What does the slowdown in PC sales mean? To the big computer manufacturers - Compaq, Gateway, IBM, Dell - it's just an unwelcome blip on a rising trend, a regrettable intrusion of old economy business cycles into their brave new world.
However, to observers such as Don Norman, the celebrated computer design guru, the slowdown heralds something quite different: nothing less than the beginning of the end for the personal computer as we know it. In Norman's view, the PC is doomed because it is too complicated for ordinary human beings. Making serious use of a PC, he says, requires a level of technical proficiency that is way beyond the average citizen. The learning curve is just too steep. And besides, most people have better things to do with their time than learn about Windows system calls.
And why is the PC so complicated? Answer: because it's a general purpose device. Given the right software, a PC can do an astonishing range of things - from spreadsheet number-crunching and word processing, through speech recognition and three-dimensional graphics to interactive games, musical composition, web publishing and a zillion other things.
The machine on which I'm writing this holds most of my favourite music tracks and can play them on demand. It also holds my family's collection of digital photographs, and allows me to display and edit them to my heart's content. It hooks up to a webcam and to the net, it can send and receive faxes, and so on.
To Norman and his colleagues, however, my computer looks awfully like the domestic electric motor in the 1918 Sears Roebuck mail-order catalogue. Electric motors were a big deal in 1918. Sears sold a magnificent model that could do virtually anything provided you possessed the appropriate attachment. Under the headline 'Aids that every Woman Appreciates' the catalogue explains that the $8.75 'Home Motor' can drive a fan, churn milk, whip cream, sharpen and grind tools and do dozens of other useful tasks. There was even a vibrator attachment, though its uses are left to the imagination.
In the years since that catalogue was published, the electric motor that was such a big deal in 1918 has become ubiquitous. Electric motors are everywhere nowadays - in watches, cameras, hi fi systems, washing machines, microwave ovens, fridges, power tools, garage doors and heating systems.
In fact, they are so common that we no longer notice them: they have effectively become invisible. And they have also become incredibly specialised - nobody sells general-purpose motors any more.
And that, says Norman, provides a good analogy for what will happen to computers.

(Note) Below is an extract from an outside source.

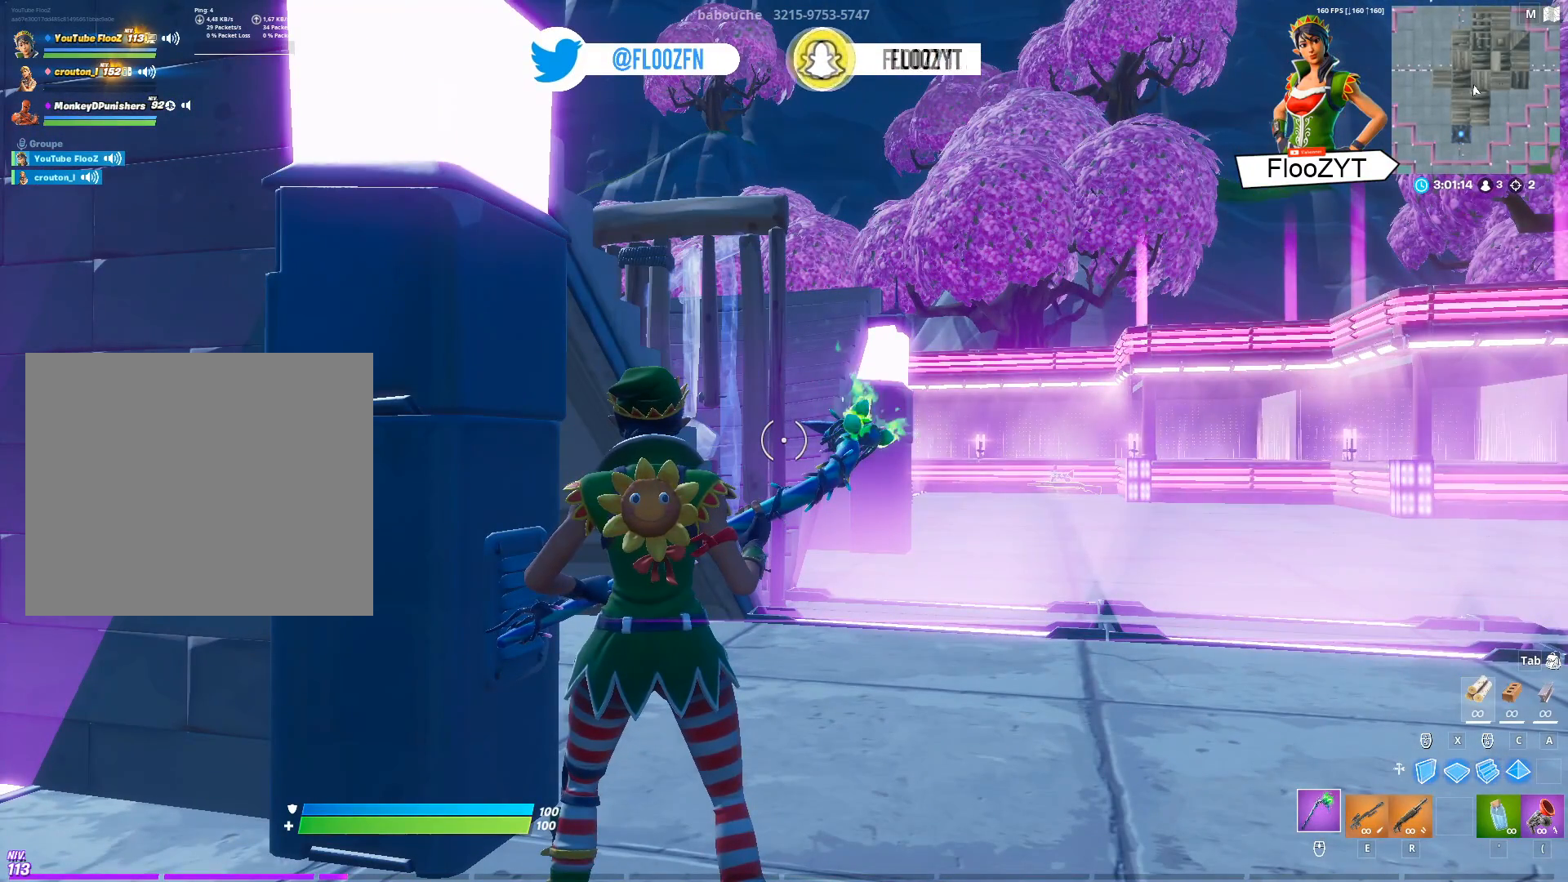
{"buttons": [], "left_stick": "center", "right_stick": "center", "events": []}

They will become miniaturised, ubiquitous and invisible, metamorphosing into specialised 'information appliances'. Thus if I want to send an email in the future, I will no longer have to boot up a PC and load a mail program. Instead, I'll just open my email device and start typing (or dictating, or whatever).
For most people the decline of the fiendishly complex PC is something devoutly to be wished for. They look forward to an age of simple devices that you just switch on and use. But a downside to these information appliances is only now beginning to surface - namely that they will be intrinsically more controllable by the industries that make them and provide content to run on them.
For example, heavy-duty copy protection can be hardwired into such devices. This will prescribe exactly what the owner is allowed to do with them in a way that is impossible with the complex old personal computer.
In other words, we may wind up exchanging the complexities of freedom for the restrictions of specialisation. Norman may well be right about the fate of the generalist PC. But we may live to rue its demise.